High Throughput Phenotyping Technology

One way to classify HTP methods is to separate them into four categories: Field-based phenotyping platforms (FBPP), cable-suspended, satellite imaging technology, and aerial vehicles. FBPP and cable-suspended HTP devices are limited by their inability to conduct large-scale phenotyping and inflexible maneuverability while satellite imaging technology is limited by their spatial and temporal resolution (Bai et al., 2016; Bai et al., 2019). Aerial vehicles includes both manned and unmanned aerial vehicles (UAV, aka drones). Of the two, UAVs are becoming a more enticing option for phenotypic data collection due to their high spatial and temporal resolution and flexibility in spectral resolution and maneuverability (Mick, 2023). For additional examples of some of these platforms you can find information in the Song et al. (2021) article “High-throughput phenotyping: Breaking through the bottleneck in future crop breeding”. These platforms are used to carry different sensors that can measure phenotypes. Sensors can be mechanical, chemical, or optical. Mechanical and chemical sensors measure plant morphological and chemical traits using a physical sample of the plants (Burrell et al., 2017; Forristal & Keppel, 2001). Optical sensors can measure these characteristics in a non-destructive manner making them a more ideal option for plant phenotyping. 

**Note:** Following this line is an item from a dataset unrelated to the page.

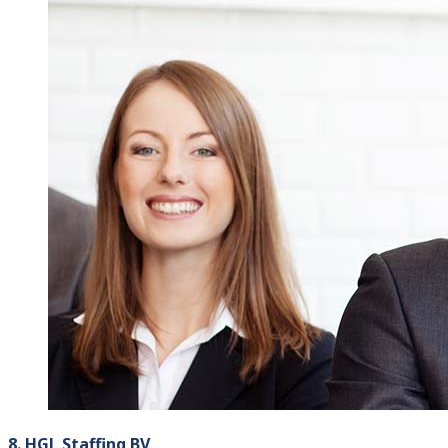
8. HGL Staffing BV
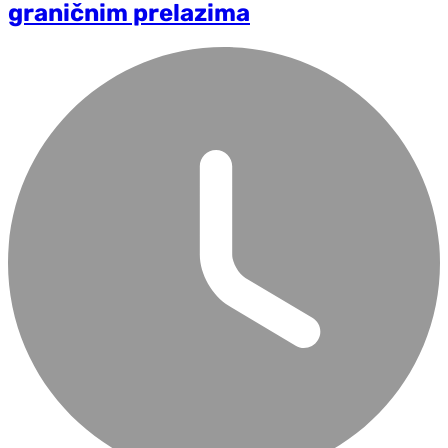
graničnim prelazima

Like our eyes, optical sensors are instruments designed to detect specific wavelengths of light in the electromagnetic spectrum. The electromagnetic spectrum is the entire range of electromagnetic waves organized by wavelength or frequency (Fig. 4).

Our eyes and brain are biologically designed to detect and recognize the wavelengths in what is called the visible light region of the electromagnetic spectrum. HTP sensors are engineered to measure the level of reflectance and absorption of light in the entire electromagnetic spectrum. Different sensors are sensitive to a different range of wavelengths of light. Table 1 provides a general range of wavelengths measured by each sensor type, but the specific wavelengths captured vary depending on the sensor brand used.

This range of wavelength detection sensitivities provide plant biologists and plant breeders combinations of sensors to test which can measure differences in how plants interact with (absorb / reflect) light. The question is ‘do these light reaction differences relate to the traits the plant breeder needs to evaluate?’.